-- Dataset content start --

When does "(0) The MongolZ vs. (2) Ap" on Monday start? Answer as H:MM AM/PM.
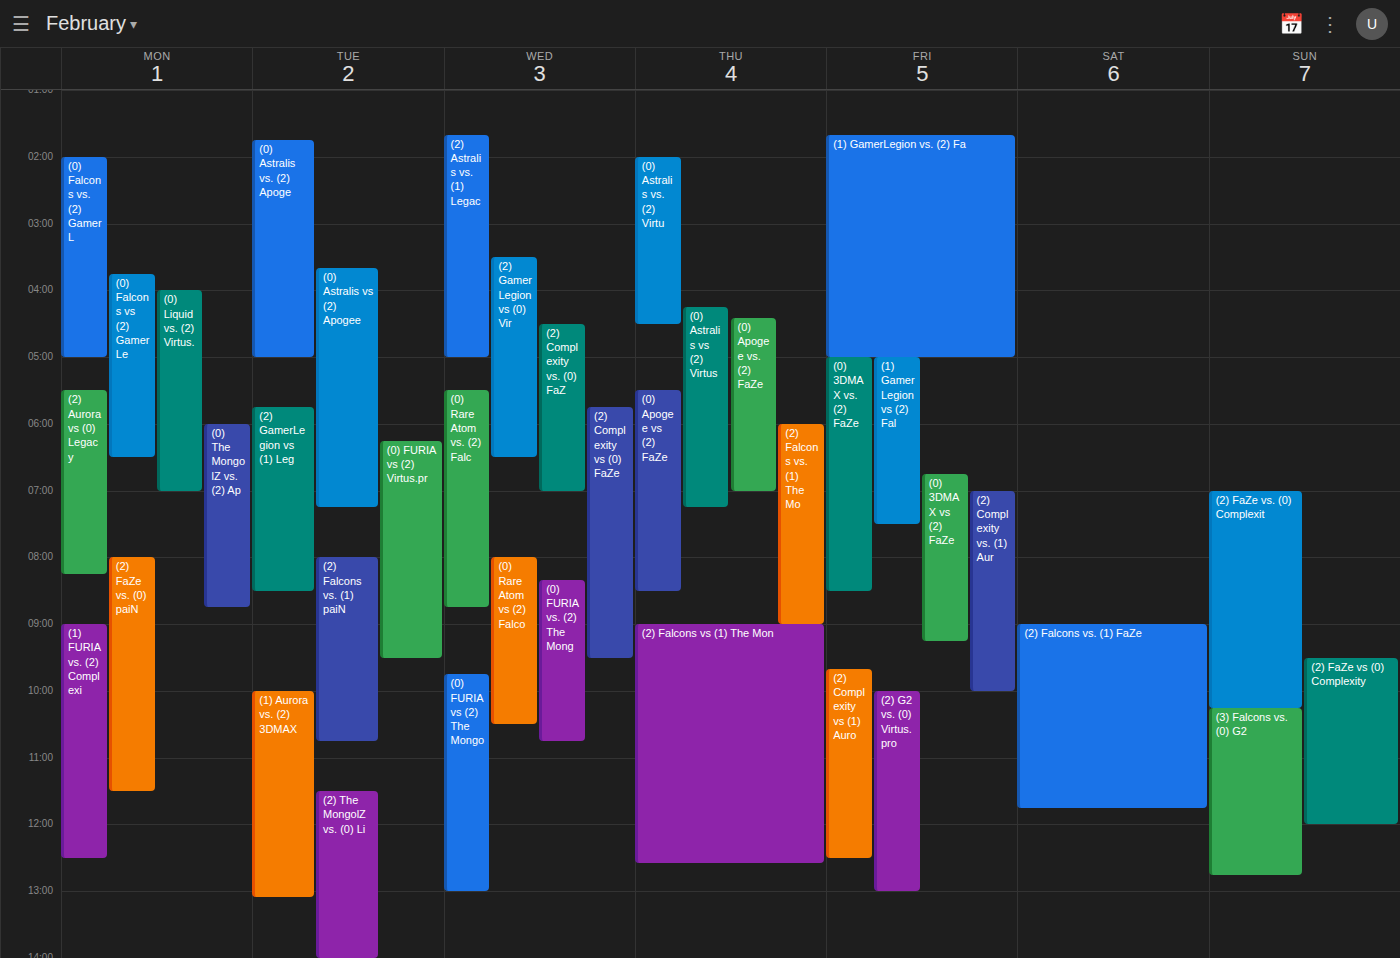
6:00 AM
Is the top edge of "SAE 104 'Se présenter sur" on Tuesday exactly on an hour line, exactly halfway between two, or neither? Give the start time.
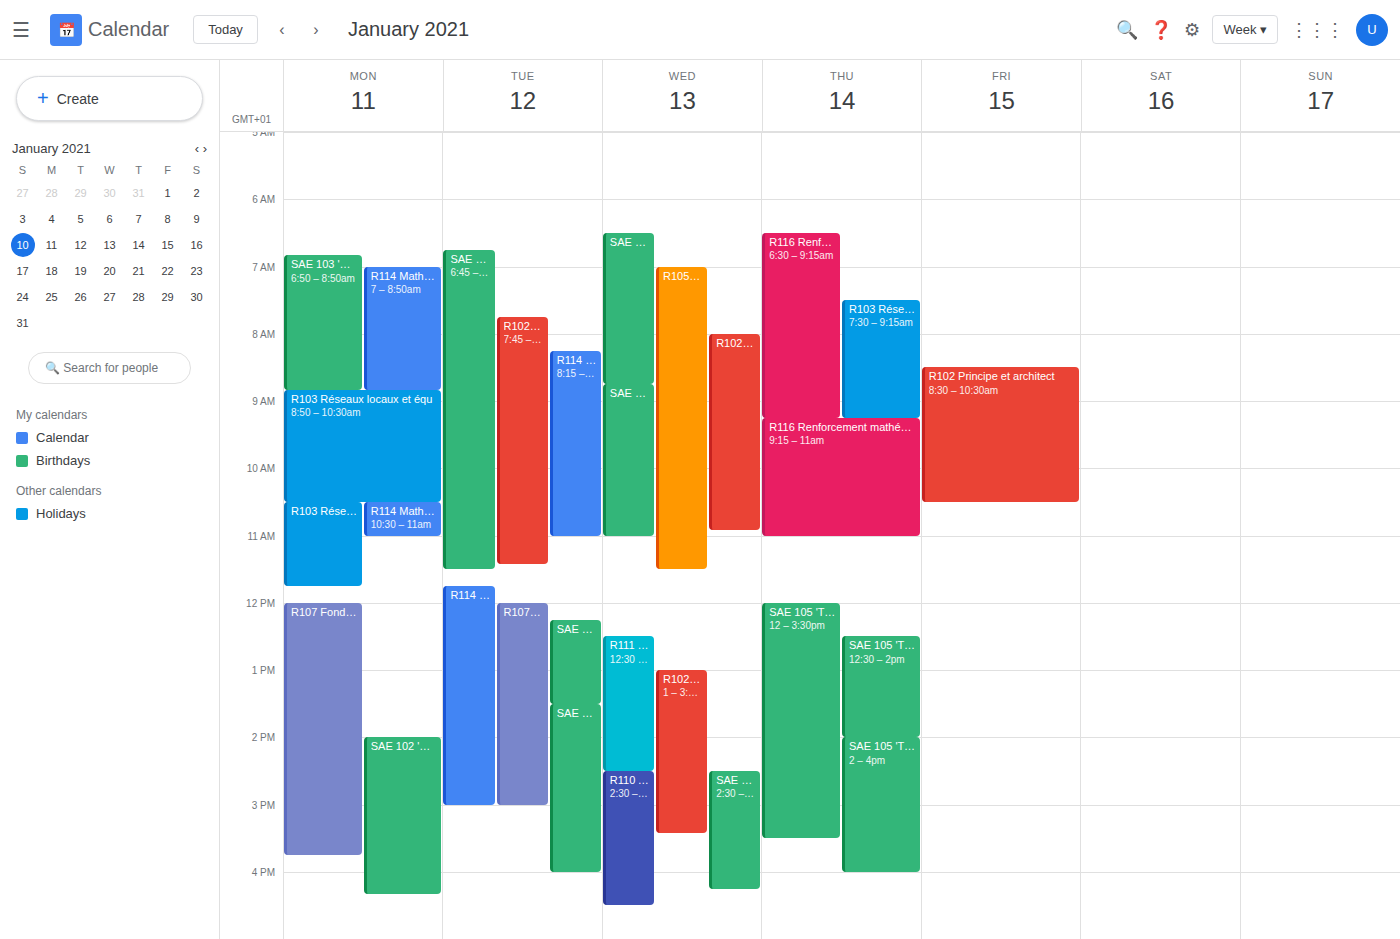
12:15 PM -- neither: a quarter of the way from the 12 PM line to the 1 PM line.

-- Dataset content end --
-- Dataset content start --

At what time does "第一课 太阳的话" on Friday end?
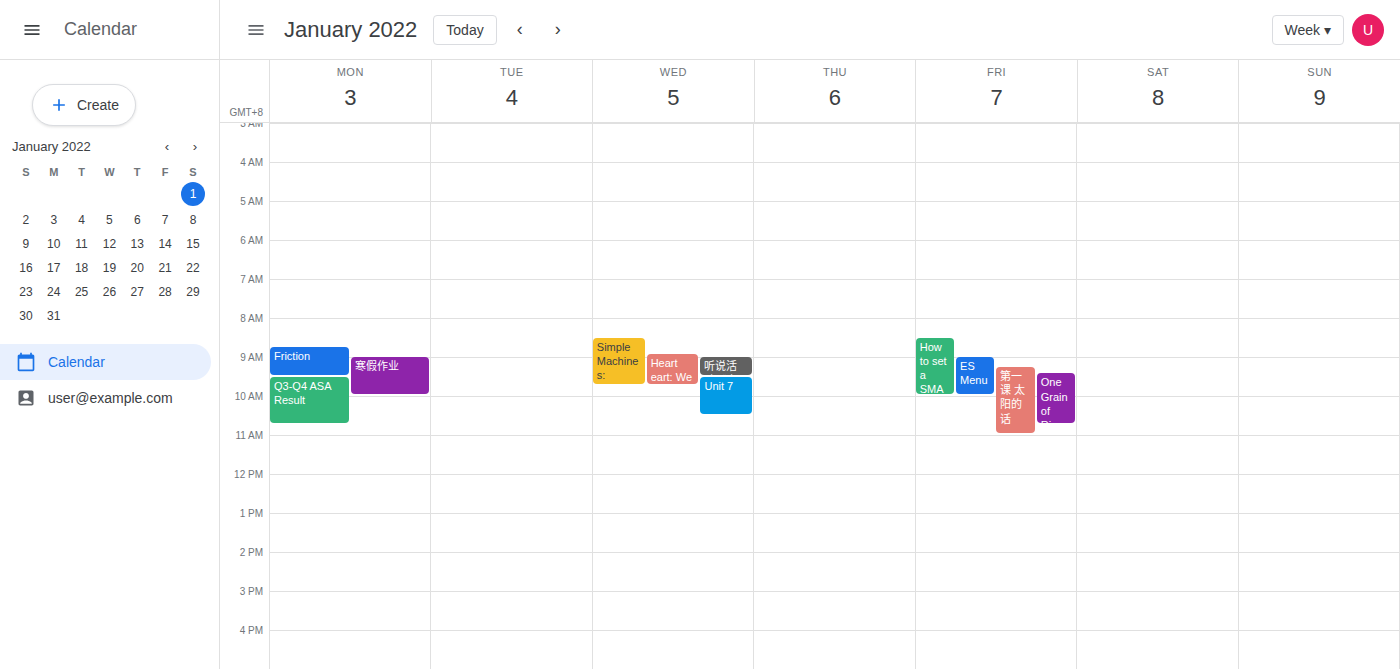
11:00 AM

-- Dataset content end --
-- Dataset content start --

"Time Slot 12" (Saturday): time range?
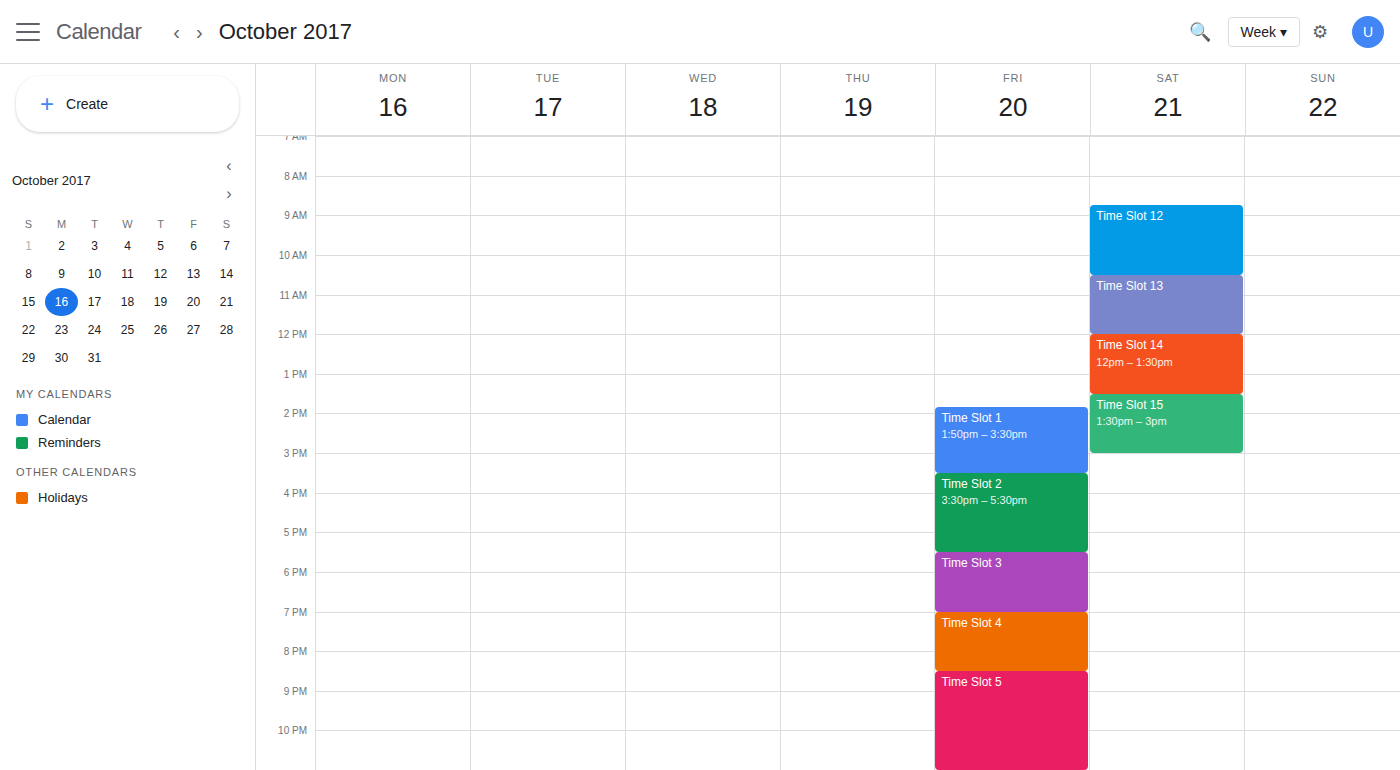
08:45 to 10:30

-- Dataset content end --

▶ **Your instructions**
Pick out every row above that contains the word "time", and copy each one.

▶ **Response**
Is the top edge of "SAE 104 'Se présenter sur" on Tuesday exactly on an hour line, exactly halfway between two, or neither? Give the start time.
At what time does "第一课 太阳的话" on Friday end?
"Time Slot 12" (Saturday): time range?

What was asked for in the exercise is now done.